Avec Les Jours d'avant, coréalisé avec Karim Moussaoui, Sélim Mourad aborde un moment et un lieu saturés d'histoire sans les traiter comme un monument figé. Le film regarde l'Algérie des années de bascule à travers une jeunesse prise entre désir, peur et rétrécissement du monde. Ce point de vue compte. Mourad ne filme pas d'abord les grands événements. Il filme ce qu'ils font à la circulation des corps, aux rendez-vous empêchés, à l'espace public qui se referme, à la possibilité même d'un avenir imaginé.

Dans le cinéma lié à l'Algérie, cette attention aux effets intimes du contexte politique lui donne une place importante. Trop de récits sur les périodes de violence cherchent immédiatement l'ampleur historique ou la thèse nationale. Mourad, lui, part du tremblement quotidien. Il sait que l'histoire devient vraiment sensible lorsque ses transformations se lisent dans des gestes banals soudain devenus risqués. Le regard, l'attente, le trajet, la rencontre: tout peut basculer.

Sa mise en scène, dans ce cadre, privilégie une forme de retenue tendue. Rien n'est surligné, mais la pression est constante. Les personnages vivent dans un temps qui n'est déjà plus celui d'avant, sans que le nouveau régime de peur soit encore totalement stabilisé. Cette zone intermédiaire est l'une des plus difficiles à filmer. Mourad y parvient parce qu'il comprend que l'angoisse politique est aussi une expérience de l'espace. Les rues, les seuils, les intérieurs, les distances entre les quartiers deviennent des éléments dramatiques à part entière.

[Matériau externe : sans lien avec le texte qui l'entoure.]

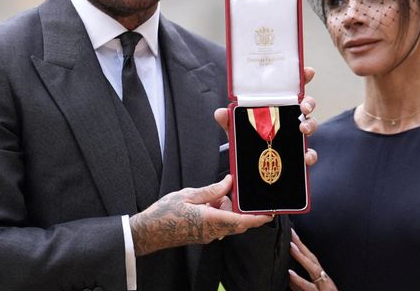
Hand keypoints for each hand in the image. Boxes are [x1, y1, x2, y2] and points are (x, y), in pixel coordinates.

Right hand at [129, 175, 271, 255]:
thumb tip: (229, 182)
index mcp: (211, 220)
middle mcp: (212, 231)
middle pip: (237, 221)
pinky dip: (217, 213)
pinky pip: (219, 225)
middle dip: (237, 206)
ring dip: (225, 209)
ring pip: (228, 222)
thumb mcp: (188, 195)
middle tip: (228, 192)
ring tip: (209, 197)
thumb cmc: (164, 213)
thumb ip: (212, 189)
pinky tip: (205, 204)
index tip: (270, 213)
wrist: (149, 232)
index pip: (241, 221)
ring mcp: (208, 236)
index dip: (258, 218)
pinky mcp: (203, 236)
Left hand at [214, 66, 318, 166]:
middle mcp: (290, 116)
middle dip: (309, 102)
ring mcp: (296, 134)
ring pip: (311, 125)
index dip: (302, 77)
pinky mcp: (298, 152)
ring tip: (303, 129)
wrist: (248, 159)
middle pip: (306, 104)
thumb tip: (220, 112)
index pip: (292, 87)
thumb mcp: (237, 126)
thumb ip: (229, 119)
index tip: (308, 72)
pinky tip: (305, 157)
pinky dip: (310, 155)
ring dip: (311, 125)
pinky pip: (308, 152)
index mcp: (278, 104)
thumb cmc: (247, 135)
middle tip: (304, 107)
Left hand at [288, 229, 336, 290]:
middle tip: (292, 233)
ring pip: (312, 268)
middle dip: (302, 245)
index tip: (293, 235)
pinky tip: (290, 273)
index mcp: (320, 276)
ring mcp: (323, 285)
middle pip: (312, 258)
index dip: (302, 246)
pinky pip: (309, 286)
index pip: (310, 257)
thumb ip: (300, 285)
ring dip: (301, 257)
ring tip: (291, 247)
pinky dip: (299, 279)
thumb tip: (289, 276)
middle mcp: (323, 278)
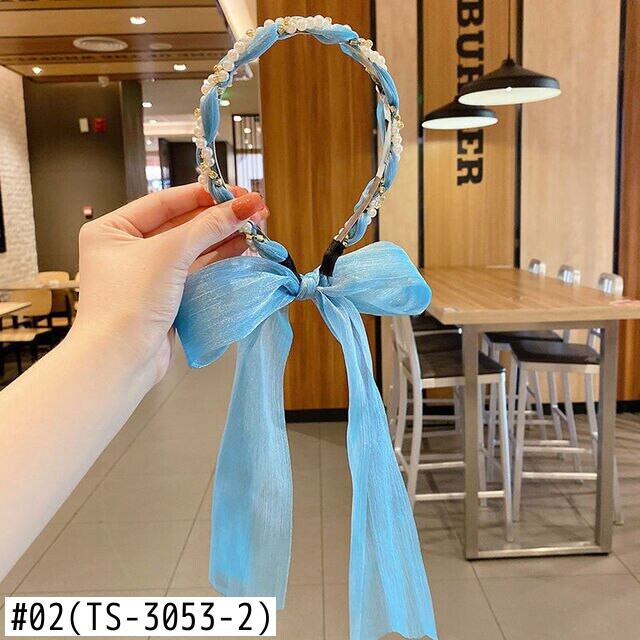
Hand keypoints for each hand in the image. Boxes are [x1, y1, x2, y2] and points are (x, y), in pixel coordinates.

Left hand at [72, 183, 266, 382]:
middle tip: (253, 210)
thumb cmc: (128, 304)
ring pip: (192, 248)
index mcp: (114, 230)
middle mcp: (128, 249)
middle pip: (182, 224)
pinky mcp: (165, 296)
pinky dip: (217, 259)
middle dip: (219, 217)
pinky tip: (240, 249)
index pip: (165, 202)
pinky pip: (195, 270)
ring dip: (223, 237)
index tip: (236, 192)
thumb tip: (243, 205)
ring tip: (254, 228)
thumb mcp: (169, 254)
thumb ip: (208, 227)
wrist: (121, 360)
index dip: (204, 195)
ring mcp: (148, 274)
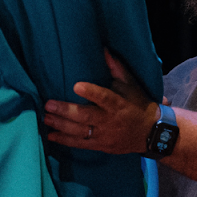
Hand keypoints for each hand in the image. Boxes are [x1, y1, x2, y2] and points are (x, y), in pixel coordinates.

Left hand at [43, 50, 157, 154]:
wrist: (151, 134)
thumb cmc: (138, 104)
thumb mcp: (131, 85)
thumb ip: (116, 69)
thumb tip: (104, 50)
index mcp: (118, 104)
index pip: (104, 98)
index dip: (91, 92)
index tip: (76, 86)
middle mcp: (110, 121)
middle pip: (86, 117)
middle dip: (66, 111)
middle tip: (48, 105)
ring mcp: (104, 135)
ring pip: (80, 132)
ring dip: (61, 125)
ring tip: (46, 118)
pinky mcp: (101, 146)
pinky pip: (81, 144)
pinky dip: (65, 141)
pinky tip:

Ce rapport entre intime et contexte rattache son travail à un drame historique très particulier, moins tourné vers la reconstitution spectaculaire que vers la sensation d'un monde en train de se contracter. Dans les années 2010, une telle approche a eu une importance réelle pour renouveler certaines images de l'Algérie au cinéma. Elle permet de sortir des oppositions trop simples entre chronique sociale, film politique et mémoire nationale.

On sent chez Mourad une confiance dans les corps et dans les durées. Le film avance par attentes, par déplacements empêchés, par regards qui ne savent plus très bien où se poser. Cette économie expressive lui donne une force particulière. Au lieu d'expliquer la peur, il en restitue la texture. Au lieu de résumer une période, il en isole la vibration affective.

Cette méthode a quelque chose de précieux dans un paysage où le récit historique est souvent sommé d'être immédiatement lisible, pédagogique ou emblématique. Mourad préfère l'incertitude sensible. Il ne nie pas le contexte, mais il refuse d'en faire un décor pour slogans. Le passé reste une expérience vécue, chargée de silence et de désir contrarié.

Sélim Mourad mérite d'être regardé pour cette justesse. Son cinéma rappelle qu'une période de violence ne se réduit jamais à ses faits majeurs. Elle reconfigure aussi les possibles ordinaires, les chemins amoureux, la simple idée de sortir de chez soi. Filmer cela avec précision, sans emphase, sans nostalgie fabriquée, c'est déjà beaucoup. C'est même, souvent, l'essentiel.